# Italian Math



## vulcan75001 (Feb 24, 2007)

An Italian workman wants a job, but the foreman won't hire him until he passes a little math test.

 "Here's your first question,"the foreman said. "Without using numbers, represent the number 9."

"Without numbers?" the Italian says, "Datsa easy." and he proceeds to draw three trees.

"What's this?" the boss asks.

"Ave you got no brain? Tree and tree and tree makea nine," says the Italian.

"Fair enough," says the boss. "Here's your second question. Use the same rules, but this time the number is 99."

The Italian stares into space for a while, then picks up the picture that he has just drawn and makes a smudge on each tree .. "Ere you go."

The boss scratches his head and says, "How on earth do you get that to represent 99?"

"Each of da trees is a dirty now. So, it's dirty tree, and dirty tree, and dirty tree. Datsa a 99."

The boss is getting worried that he's going to actually have to hire this Italian, so he says,

 "All right, last question. Same rules again, but represent the number 100."

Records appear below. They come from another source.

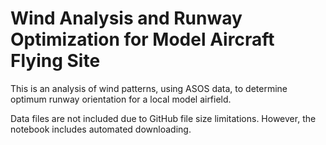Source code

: # Wind Analysis and Runway Optimization for Model Aircraft Flying Site

This is an analysis of wind patterns, using ASOS data, to determine optimum runway orientation for a local model airfield.

Data files are not included due to GitHub file size limitations. However, the notebook includes automated downloading.
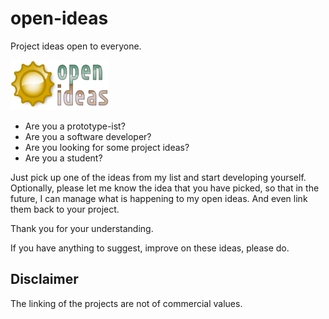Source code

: # open-ideas
Project ideas open to everyone.

![Logo](logo.png)

* Are you a prototype-ist?
* Are you a software developer?
* Are you looking for some project ideas?
* Are you a student?

Just pick up one of the ideas from my list and start developing yourself.
Optionally, please let me know the idea that you have picked, so that in the future, I can manage what is happening to my open ideas. And even link them back to your project.

Thank you for your understanding.

If you have anything to suggest, improve on these ideas, please do.

## Disclaimer
The linking of the projects are not of commercial values.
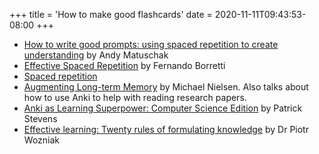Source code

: +++
title = 'How to make good flashcards'
date = 2020-11-11T09:43:53-08:00
+++

* [How to write good prompts: using spaced repetition to create understanding](https://andymatuschak.org/prompts/) by Andy Matuschak
* [Effective Spaced Repetition](https://news.ycombinator.com/item?id=35511357) by Fernando Borretti
* [Spaced repetition](/spaced-repetition)
* [Augmenting Long-term Memory](http://augmentingcognition.com/ltm.html) by Michael Nielsen. Also talks about how to use Anki to help with reading research papers.
* [Anki as Learning Superpower: Computer Science Edition](https://www.gresearch.co.uk/article/anki-as-learning-superpower-computer-science-edition/) by Patrick Stevens
* [Effective learning: Twenty rules of formulating knowledge](https://www.supermemo.com/en/blog/twenty-rules-of-formulating-knowledge) by Dr Piotr Wozniak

The Italian stares into space some more, then he picks up the picture again and makes a little mark at the base of each tree and says, "Ere you go. One hundred."

The boss looks at the attempt. "You must be nuts if you think that represents a hundred!"

(You're going to love this one!!!)

The Italian leans forward and points to the marks at the base of each tree and says, "A little doga come along and poopa by eacha tree. So now you gota dirty tree and a turd, dirty tree and a turd, and dirty tree and a turd, data makea one hundred.



So, when I a start?


----------



## tonto1117 (Feb 24, 2007)

Makes sense to me.....LOL.....


----------



## deejaydebi (Feb 24, 2007)

I love that one!


----------



## short one (Feb 24, 2007)

Good one Vulcan!!  lol.    Steve


----------



## joetaz (Feb 24, 2007)

works for me cause im Italian can relate to that lol


----------



## meowey (Feb 25, 2007)

ROFLOL!

Take care, have fun, and do good!

Regards,

Meowey


----------